至近距離無線ネットワーク活用型コラボレーションシステム

 

(株)情報数理研究所 斉藤隆之

 

 

Interwallは、メディアアーティストの安斎利洋氏と中村理恵子氏による「連画」というメディアアート活動と、 斉藤隆之((株)情報数理研究所)の分散協調型ネットワーク技術の融合で生まれた至近距離無線ネットワーク活用型 コラボレーションシステムである。「連画」の詳細については、 http://www.renga.com を参照していただきたい。

          

「連画」をネットワーク上で実現するためのシステムとして1998年に「The Wall」が開発され、小学校で試用された [1]。

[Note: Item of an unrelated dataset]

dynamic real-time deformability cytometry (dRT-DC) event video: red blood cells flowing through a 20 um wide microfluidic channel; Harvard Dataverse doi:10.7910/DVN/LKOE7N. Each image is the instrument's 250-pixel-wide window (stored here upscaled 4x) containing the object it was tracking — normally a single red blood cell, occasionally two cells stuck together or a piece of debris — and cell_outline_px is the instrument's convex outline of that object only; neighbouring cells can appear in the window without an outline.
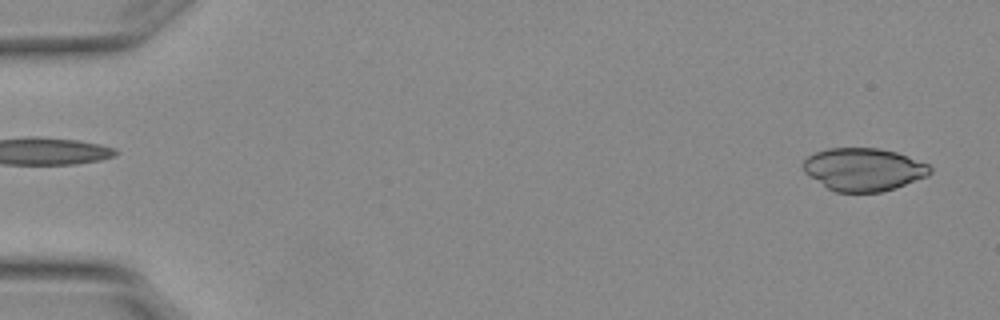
{"species": "Egyptian fruit bat (a non-hibernating species)", "species_latin": "Rousettus aegyptiacus", "temperature_condition": "warm", "stored_images_in_passage": 4, "camera_frame_rate_fps": 3000, "um_per_image_px": 0.085, "animal": {"sex": "female"}, "frame": {"image": 1, "passage_image": 1, "time_ms": 0.0, "image_size_px": [1000, 320], "cell_outline_px": [[932, 172], [928, 176], [896, 188], [880, 192], [836, 192], [828, 188], [808, 176], [804, 172], [804, 160], [808, 156], [816, 152], [828, 148], [876, 148], [896, 152], [928, 164], [932, 168]], "centroid_in_image_um": [73.41, 14.41], "position_along_channel_um": 11.6, "area_um2": 31.62}}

「The Wall」は、LANで接続された10台ほどのPCが1台のサーバーを介することによりひとつ の大きな円筒壁面(Wall)を共有していて、子供たちは、この壁面の思い思いの区画を 陣取り(ロック)して絵を描くことができる。絵を描き終えて ロックを開放すると、他の子供がその絵の上に重ね書きする形で描き加えることができる。油絵で絵の具を重ねて ゆくようにであるが、The Wallはペイントグラフィックスシステムなので透明度のある画像を重ねてゆく ことができるので多彩な表現ができる。こうして、お互いの描画が干渉しあいながら壁面全体の絵が 発展してゆく。

          

1999年末に、この連画、The Wallと分散協調型ネットワーク技術が邂逅して、「Interwall」の開発が はじまった[2]。 Interwallには、The Wallのコンセプトを継承しながらつぎのような新しい コンセプトと技術が盛り込まれることとなった。(図1)

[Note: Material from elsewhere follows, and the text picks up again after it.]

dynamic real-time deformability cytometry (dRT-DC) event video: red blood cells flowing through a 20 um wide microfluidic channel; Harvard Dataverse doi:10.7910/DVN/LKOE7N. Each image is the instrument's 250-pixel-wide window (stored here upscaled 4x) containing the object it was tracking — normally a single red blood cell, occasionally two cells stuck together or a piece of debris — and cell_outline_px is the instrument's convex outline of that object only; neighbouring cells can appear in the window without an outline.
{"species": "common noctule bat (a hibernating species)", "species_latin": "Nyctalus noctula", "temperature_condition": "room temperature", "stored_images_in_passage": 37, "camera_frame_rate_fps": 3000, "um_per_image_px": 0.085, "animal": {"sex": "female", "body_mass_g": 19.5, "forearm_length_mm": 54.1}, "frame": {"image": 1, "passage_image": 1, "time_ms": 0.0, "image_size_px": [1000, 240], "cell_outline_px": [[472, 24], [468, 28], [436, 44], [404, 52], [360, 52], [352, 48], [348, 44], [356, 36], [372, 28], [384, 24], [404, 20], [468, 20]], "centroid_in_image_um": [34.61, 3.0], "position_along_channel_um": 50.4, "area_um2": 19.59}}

  • 無線LANを搭載したノートPCで使うことができるため、連画コラボレーションのメンバーは 自由自在に動き回ることができる。

  • サーバーが不要。いつでも、どこでも、管理者なしに、各自のノートPCを持ち寄ればコラボレーション ができる。

  • メンバー同士が近づけば壁面を共有でき、離れれば共有が解かれる。メンバーの移動に対してシステムは リアルタイムにシームレスに追従する。

  • 至近距離に集まったメンバーで壁面を共有して連画コラボレーションができ、メンバーの新規参加と 離脱は随時にシームレスに可能である。

  • 至近距離だけではなく、インターネットを介して遠くのメンバーともコラボレーションができる。

  • 壁面には、ペインティングだけではなく、デジカメなどから取り込んだ画像をクリッピングなどの 加工を施して貼り付けることができる。さらにその上にコメントやペイントを重ねてゆくことができる。 (マルチメディア共有操作環境)

  • ノートPCだけではなく、PDAもターゲットプラットフォームとすることを目指す。
          

 

 

図1 Interwallの概念図

 

 

          

[1] 財団法人マルチメディアコンテンツ振興協会(MMCA) コンテンツ制作支援事業に よる。
[2] 情報処理振興事業協会(IPA) 情報ベンチャー事業化支援ソフトウェア等開発事業 による。